The band Heatwave was formed by two brothers, the German-based American servicemen Johnnie and Keith Wilder; this truly international band also contained members from Spain and Czechoslovakia. In the mid-Seventies, Heatwave relocated to Great Britain and recruited Englishman and keyboard player Rod Temperton. He quickly emerged as the band’s artistic leader, writing virtually all the songs for the first few years of their career. Heatwave struck gold with their very first entry on the US charts, ‘Boogie Nights’, which peaked at #2 pop and #5 R&B in 1977. ‘Boogie Nights’ was a song that perfectly captured the spiritual excitement of disco – “get that groove, let it take you higher”, as the lyrics phrased it.

The success Temperton achieved with Heatwave would be enough to secure him a prominent position in the story of modern dance music. However, by the end of the Seventies his focus had already shifted to a career behind the scenes, leading him to the kind of rewards most song writers can only dream of. Over the next few years Rod Temperton would write several songs for Michael Jackson’s incredibly successful Off The Wall and Thriller albums, including the title tracks for both – as most music fans know, Thriller rapidly became the world’s biggest-selling album of all time.
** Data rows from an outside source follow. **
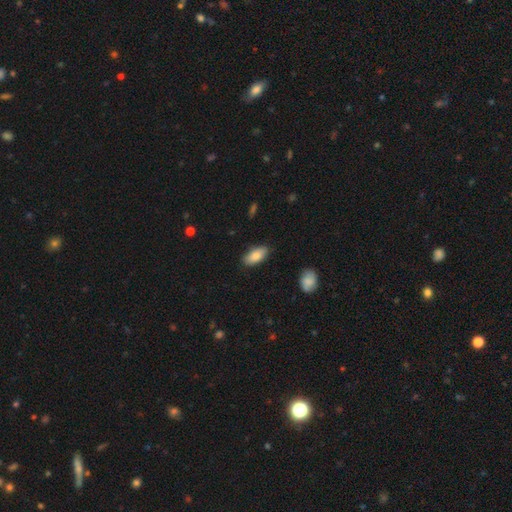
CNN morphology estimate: Q: Smooth or featured?
A: smooth (84%); runner-up: featured or disk (10%)
Q: How rounded?
A: in between (90%); runner-up: cigar-shaped (8%)
Q: Merging?
A: none (84%); runner-up: minor disturbance (12%)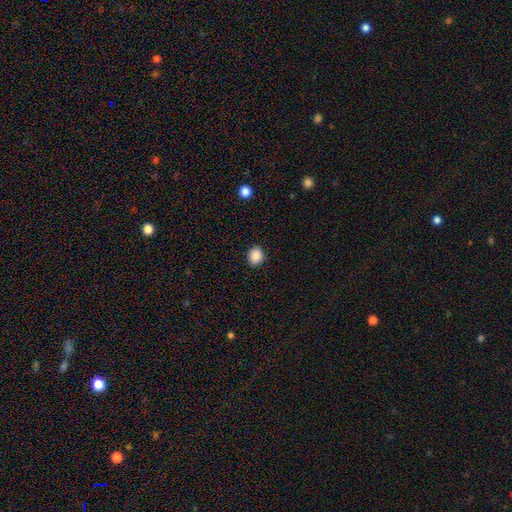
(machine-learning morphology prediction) A smooth galaxy with no disk features (88%) that is round (55%). Merging: none (90%).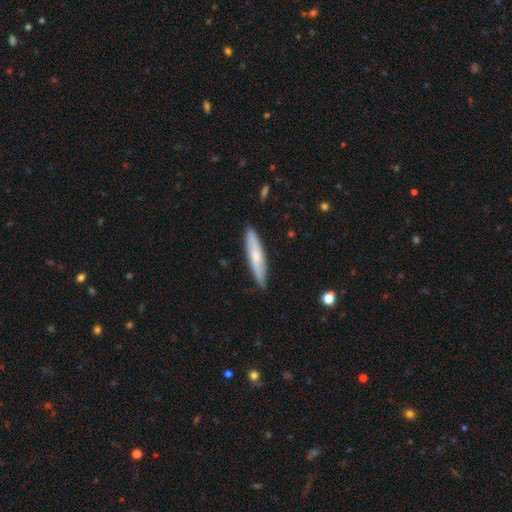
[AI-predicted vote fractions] smooth_or_featured: smooth (p=0.61) [alt: featured or disk p=0.34]
how_rounded: cigar-shaped (p=0.87) [alt: in between p=0.11]
merging: none (p=0.84) [alt: minor disturbance p=0.13]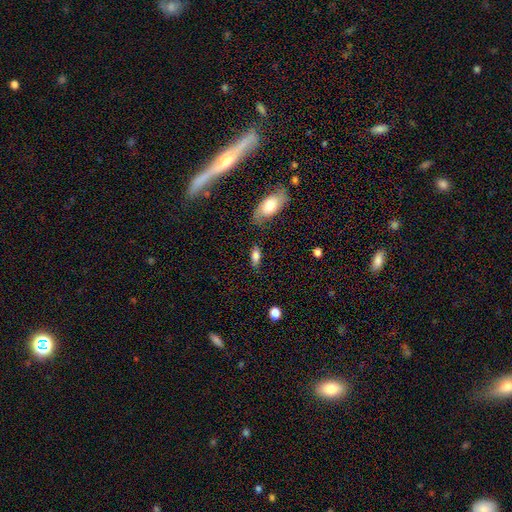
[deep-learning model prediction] This is likely a smooth galaxy (78%). How rounded: clearly in between (82%). Merging: likely none (66%).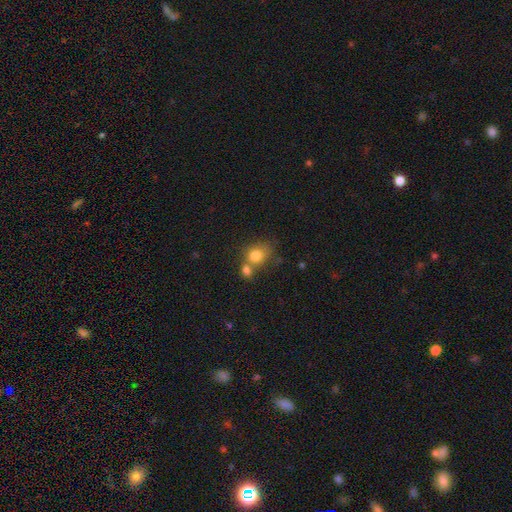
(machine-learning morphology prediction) Smooth or featured?
  - smooth: 79% *
  - star or artifact: 11%
  - featured or disk: 10%
How rounded?
  - round: 66% *
  - in between: 33%
  - cigar-shaped: 1%
Merging?
  - merger: 45% *
  - none: 39%
  - minor disturbance: 12%
  - major disturbance: 5%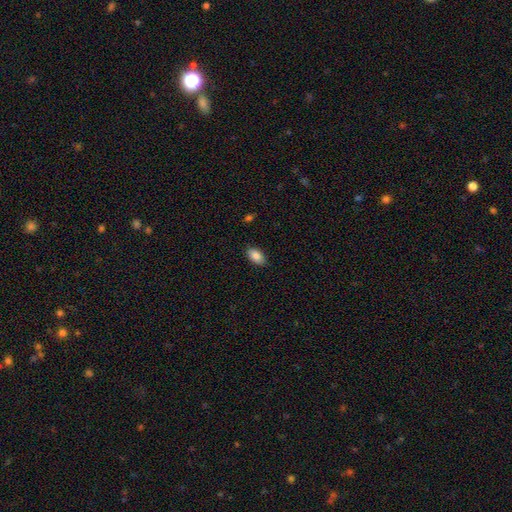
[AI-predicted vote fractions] smooth_or_featured: smooth (p=0.87) [alt: star or artifact p=0.07]
how_rounded: in between (p=0.93) [alt: round p=0.05]
merging: none (p=0.88) [alt: minor disturbance p=0.09]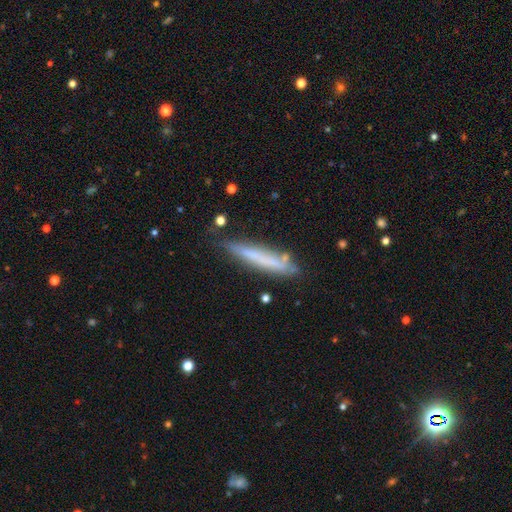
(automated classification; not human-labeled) Smooth or featured? smooth (55%)
How rounded? cigar-shaped (92%)
Merging? none (72%)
Disregarding record company history, or the stories of those who created the music behind the scenes, this collection certainly offers no shortage of dance classics for those who simply want to boogie and not concern themselves with the hard facts. Whether they were number one hits like Gloria Gaynor’s anthemic ‘I Will Survive’, Kool & The Gang’s jubilant ‘Celebration’, Yvonne Elliman’s tear-drenched ‘If I Can’t Have You’ and The Sylvers’ infectious ‘Boogie Fever’, or simply great songs that created magic on the dance-floor, there’s no shortage of disco classics to get your body moving. So pop this CD in your player, press the play button and start the party – you know you want to!